Cable testers are specialized, handheld devices designed for testing the various types of data communication cabling. Cabling testers can be used to detect broken wires, crossed-over wiring, shorted connections, and improperly paired connections. These devices can be inexpensive continuity testers, moderately priced data cabling testers, or expensive time-domain reflectometers (TDRs).
TDRs are used to pinpoint the distance to a break in a cable. These devices send signals along the cable and wait for them to be reflected. The time between sending the signal and receiving it back is converted into a distance measurement. The TDR function is normally packaged with data cabling testers. TDRs used to test fiber optic cables are known as optical time-domain reflectometers (OTDRs).

Cable Analyzers
Cable analyzers are multifunctional handheld devices that are used to test and certify copper and fiber cables for different services and standards. The more sophisticated tools include advanced troubleshooting diagnostics that measure distance to performance defect (NEXT, RL), identify corrective actions, and graphically display crosstalk and impedance behavior. Cable analyzers also typically include PC-based software. Once field data is collected the handheld device can upload its data and up-to-date and accurate reports can be created.
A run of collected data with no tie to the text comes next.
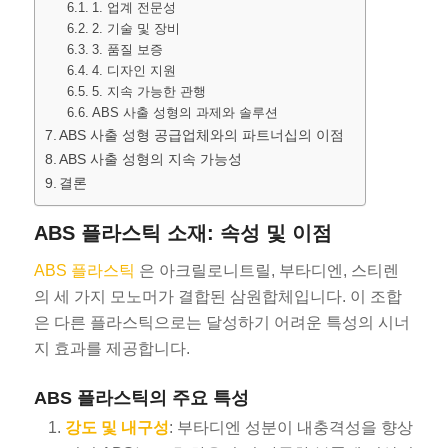
1. 업계 전문성
2. 기술 및 장비
3. 품질 보증
4. 디자인 지원
5. 지속 가능한 관행
ABS 사출 성형의 과제와 솔루션
ABS 사출 성형 공급업체와의 파트너십의 이점
ABS 사출 성형의 지속 가능성
결론
ABS 플라스틱 소재: 속성 및 이점
ABS 플라스틱
은 아크릴로니트릴, 부타디엔, 스티렌
의 세 가지 모노머가 결합된 삼원합체입니다. 이 조합
은 다른 플라스틱으로는 달성하기 어려운 특성의 시너
지 효과를 제공합니다.
ABS 플라스틱의 주요 특성
강도 및 내구성
: 부타디엔 성분이 내충격성을 향상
Portable Network Analyzers
Portable devices that are used for troubleshooting switched networks and VLANs. By plugging the network analyzer in anywhere on the network, a network engineer can see the switch port to which the device is connected and the average and peak utilization. The analyzer can also be used to discover VLAN configuration, identify top network talkers, analyze network traffic, and view interface details. The device can typically output to a PC that has network monitoring software installed for further analysis and troubleshooting.